Она услышала жалобный звук, который мог исходить только из ее рта, и тотчас послала свои глаза к горе, чтобы Мунго не разгневался на нее. Регина прогнала печаль по умершему младенцу с такой яростью, с какой пес гонит крысу, вонзившую зубы в зарытую им кость. Но крыс не прогонишь надолго. Они все время возвращаются. Крыса Регины оставляла ее иногда днем, но ночами не давала забыть, что и в будущем ей придется в одиночку кормить гордостью голодные сердца своих родителей.
Регина знала, что ее мать не такая, как женщины в хижинах.

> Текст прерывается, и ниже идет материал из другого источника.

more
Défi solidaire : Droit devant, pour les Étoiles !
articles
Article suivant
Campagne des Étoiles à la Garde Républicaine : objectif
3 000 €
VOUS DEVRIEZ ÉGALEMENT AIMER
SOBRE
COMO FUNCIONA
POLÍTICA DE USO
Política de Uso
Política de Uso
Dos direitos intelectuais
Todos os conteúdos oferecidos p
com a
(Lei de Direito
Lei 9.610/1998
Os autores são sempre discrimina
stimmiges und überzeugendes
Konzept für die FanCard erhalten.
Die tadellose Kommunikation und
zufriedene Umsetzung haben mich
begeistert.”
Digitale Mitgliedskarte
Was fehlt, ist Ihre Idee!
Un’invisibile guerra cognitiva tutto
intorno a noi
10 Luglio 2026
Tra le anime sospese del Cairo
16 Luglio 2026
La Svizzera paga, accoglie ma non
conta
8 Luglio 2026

Когда у тех умирал ребенок, то хватало времени от малого до большого дождя, чтобы живот у них снова округлился. При мысли, сколько же, верно, пройдет времени, пока она снова сможет радоваться будущему ребенку, Регина глубоко вонзила зубы в косточку манго и подождала, пока во рту хрустнет. Только когда зубам стало больно, из головы ушли злые мысли. Но зато вернулась грусть, когда Регина подумала о родителях.
Их уши не умели радоваться дождю, а их ноги ничего не знали о новой жизни в утренней росе. Отец говорил о Зорау, когда рисовал словами красивые картины, а мать — о Бреслау, когда посылала память в сафари. В Ол’ Джоро Ороке, который Регина в школе называла «home»[33] , а на каникулах «дом», оба видели только черные краски ночи и никогда — людей, которые разрешали голосу стать громким, только когда смеялись.
— Вот увидишь, — сказала она Руммлеру, — не сделают они нового бэби.
Услышав голос Регины, пес тряхнул правым ухом, как будто на него села муха. Он распахивал пасть так долго, что ветер слишком охладил его зубы. Потом Руммлер тявкнул и вздрогнул всем телом, потому что его испугало эхо.